[Lesetext]

Fotojournalistische Reportage aus der Restaurierungswerkstatt der Klassik Stiftung Weimar: Nach dem verheerenden Brand von 2004 arbeiten Spezialist*innen daran, beschädigte Bücher, Urkunden und Musikalien der Anna Amalia Bibliothek zu retten. Als Fotojournalist aus Thüringen dokumentierte ich gemeinsam mit dem Evangelischen Pressedienst (epd) diese hochspezialisierte Arbeit zwischen Wissenschaft und Handwerk. Die entstandenen Bilder zeigen eine Welt, die weit von romantischen Buchvorstellungen entfernt ist, aber umso faszinierender in ihrer präzisen, fast chirurgischen Herangehensweise zur Kulturrettung. Fotoreportage Anna Amalia Bibliothek, Weimar, ein Einblick in eine der wichtigsten Restaurierungswerkstätten Deutschlands.

Wieso ist diese Fotoreportage interessant für Sie?

  • Einblick in unbekannte Arbeitswelten: Erfahren Sie, wie moderne Spitzentechnologie eingesetzt wird, um jahrhundertealte Kulturgüter nach Katastrophen zu retten und für kommende Generationen zu bewahren
  • Fotojournalistische Dokumentation: Verstehen Sie, wie komplexe wissenschaftliche Prozesse visuell erzählt werden und dabei sowohl fachlich präzise als auch emotional ansprechend dargestellt werden
  • Kulturgeschichte hautnah: Entdecken Sie die menschlichen Geschichten hinter der Buchrestaurierung und wie Leidenschaft für alte Bücher auf modernste Restaurierungstechniken trifft

 

Eine persönliche Leidenschaft trifft auf professionelle Neugier

Bücher sind für mich eine Leidenschaft, eine Liebe – und das eigentlich solange ich denken kann. Die Anweisung meines Vaters, dass Bücher niemals weggeworfen werden dürfen, gehört sicherlich zu dieser Einstellung und ihrer Ausprägung dazu. Was daher im September 2004 in der Weimarer Anna Amalia Bibliothek geschah, ist für mich noch immer eine Horrorvorstellung. Damals hatte ein Brand zur Beschädigung und Vernichtung zahlreicher Bücher und Schriften geführt.

[Aufgabe 1]
In welchem Monat und Jahr brach laut dem Lesetext der Brand in der Anna Amalia Bibliothek aus?
[Aufgabe 2]
Schreibe aus dem Lesetext den Abschnitt ab, der bei den Worten "Eine persönliche Leidenschaft" beginnt und nach den Worten "und Schriften geführt." endet.

[Vorliegende Datensätze]
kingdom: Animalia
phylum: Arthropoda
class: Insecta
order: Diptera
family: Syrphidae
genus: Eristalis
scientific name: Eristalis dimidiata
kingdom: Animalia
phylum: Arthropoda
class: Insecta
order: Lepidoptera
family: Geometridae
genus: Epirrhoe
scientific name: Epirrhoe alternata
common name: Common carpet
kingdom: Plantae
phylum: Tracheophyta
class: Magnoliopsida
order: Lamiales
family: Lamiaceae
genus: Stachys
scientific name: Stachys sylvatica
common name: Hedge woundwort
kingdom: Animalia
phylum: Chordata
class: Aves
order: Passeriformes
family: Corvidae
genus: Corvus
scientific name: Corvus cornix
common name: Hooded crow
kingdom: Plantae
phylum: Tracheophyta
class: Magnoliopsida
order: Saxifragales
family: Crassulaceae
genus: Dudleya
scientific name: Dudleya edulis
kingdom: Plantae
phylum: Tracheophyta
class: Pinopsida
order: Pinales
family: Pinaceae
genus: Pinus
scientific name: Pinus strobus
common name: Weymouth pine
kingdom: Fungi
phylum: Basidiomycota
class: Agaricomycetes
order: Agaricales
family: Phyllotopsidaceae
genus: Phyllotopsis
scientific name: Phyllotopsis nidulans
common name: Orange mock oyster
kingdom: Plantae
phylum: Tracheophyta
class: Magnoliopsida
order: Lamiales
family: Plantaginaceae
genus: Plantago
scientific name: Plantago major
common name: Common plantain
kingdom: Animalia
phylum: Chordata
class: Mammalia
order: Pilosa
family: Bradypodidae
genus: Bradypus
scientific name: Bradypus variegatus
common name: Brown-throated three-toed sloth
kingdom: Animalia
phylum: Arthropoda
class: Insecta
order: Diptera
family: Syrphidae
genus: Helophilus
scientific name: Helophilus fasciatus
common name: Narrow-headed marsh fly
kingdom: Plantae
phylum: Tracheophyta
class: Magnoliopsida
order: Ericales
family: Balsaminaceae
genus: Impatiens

[Vollständige Lösung 1]
Im September 2004.

[Vollständige Lösung 2]
Eine persönliche Leidenschaft trifft auf professionelle Neugier

Bücher sind für mich eine Leidenschaft, eine Liebe – und das eigentlich solange ich denken kann. Die Anweisung meines Vaters, dass Bücher niemals weggeworfen werden dürfen, gehört sicherlich zu dieser Einstellung und ihrer Ausprägung dazu. Was daher im September 2004 in der Weimarer Anna Amalia Bibliothek geschah, ist für mich noch immer eine Horrorvorstellung. Damals hatte ein Brand zur Beschädigung und Vernichtung zahlreicher Bücher und Schriften geführt.